On Sun, Sep 29, 2024 at 10:32:38AM -0700, Alexei Starovoitov wrote:
> On Fri, Sep 27, 2024 at 12:50 PM Peter Zijlstra <peterz@xxxxxxxxxxxxx> wrote:

> > --- a/kernel/trace/bpf_trace.c
> > +++ b/kernel/trace/bpf_trace.c
> > @@ -1027,19 +1027,9 @@ static const struct bpf_func_proto bpf_g
> > #ifdef CONFIG_X86_KERNEL_IBT
> > static unsigned long get_entry_ip(unsigned long fentry_ip)
> > {
> > - u32 instr;
> > + if (is_endbr((void *)(fentry_ip - ENDBR_INSN_SIZE)))
> > + return fentry_ip - ENDBR_INSN_SIZE;
> >
> > - /* We want to be extra safe in case entry ip is on the page edge,
> > - * but otherwise we need to avoid get_kernel_nofault()'s overhead.
> > - */
> > - if ((fentry_ip & ~PAGE_MASK) < ENDBR_INSN_SIZE) {
> > - if (get_kernel_nofault(instr, (u32 *)(fentry_ip - ENDBR_INSN_SIZE)))
> > - return fentry_ip;
> > - } else {
> > - instr = *(u32 *)(fentry_ip - ENDBR_INSN_SIZE);
> > - }
> > - if (is_endbr(instr))
> > - fentry_ip -= ENDBR_INSN_SIZE;
> > return fentry_ip;
>
> Pls don't.
>
> This re-introduces the overhead that we want to avoid.
>
> Just call __is_endbr() here and keep the optimization.

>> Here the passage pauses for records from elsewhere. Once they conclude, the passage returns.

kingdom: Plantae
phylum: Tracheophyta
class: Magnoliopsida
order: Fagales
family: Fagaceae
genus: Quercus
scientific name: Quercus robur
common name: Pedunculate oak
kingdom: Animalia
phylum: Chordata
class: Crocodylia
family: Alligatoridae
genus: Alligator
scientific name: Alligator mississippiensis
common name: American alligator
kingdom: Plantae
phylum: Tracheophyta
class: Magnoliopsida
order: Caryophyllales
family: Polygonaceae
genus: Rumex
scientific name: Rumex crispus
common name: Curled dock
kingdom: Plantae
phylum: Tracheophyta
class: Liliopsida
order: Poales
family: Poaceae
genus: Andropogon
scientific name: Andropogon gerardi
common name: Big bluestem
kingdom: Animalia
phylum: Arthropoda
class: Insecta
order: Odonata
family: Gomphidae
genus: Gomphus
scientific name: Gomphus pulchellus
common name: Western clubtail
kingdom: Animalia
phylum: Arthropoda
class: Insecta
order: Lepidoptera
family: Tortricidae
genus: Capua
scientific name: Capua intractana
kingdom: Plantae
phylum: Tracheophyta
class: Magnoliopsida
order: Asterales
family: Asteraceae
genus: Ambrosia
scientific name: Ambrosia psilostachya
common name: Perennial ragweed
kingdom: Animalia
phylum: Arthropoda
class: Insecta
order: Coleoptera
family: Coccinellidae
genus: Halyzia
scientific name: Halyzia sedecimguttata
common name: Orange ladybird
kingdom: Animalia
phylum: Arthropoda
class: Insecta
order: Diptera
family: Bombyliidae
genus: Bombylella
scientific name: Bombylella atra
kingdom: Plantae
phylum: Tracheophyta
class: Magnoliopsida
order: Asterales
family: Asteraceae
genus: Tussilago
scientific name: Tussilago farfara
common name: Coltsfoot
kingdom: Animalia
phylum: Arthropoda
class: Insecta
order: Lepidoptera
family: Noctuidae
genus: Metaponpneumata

Well, I could do that ofcourse, but as I wrote elsewhere, the right
thing to do is to optimize get_kernel_nofault(), its current
implementation is needlessly expensive. All we really need is a load
with an exception entry, the STAC/CLAC and speculation nonsense should
not be needed.

Fixing get_kernel_nofault() benefits all users.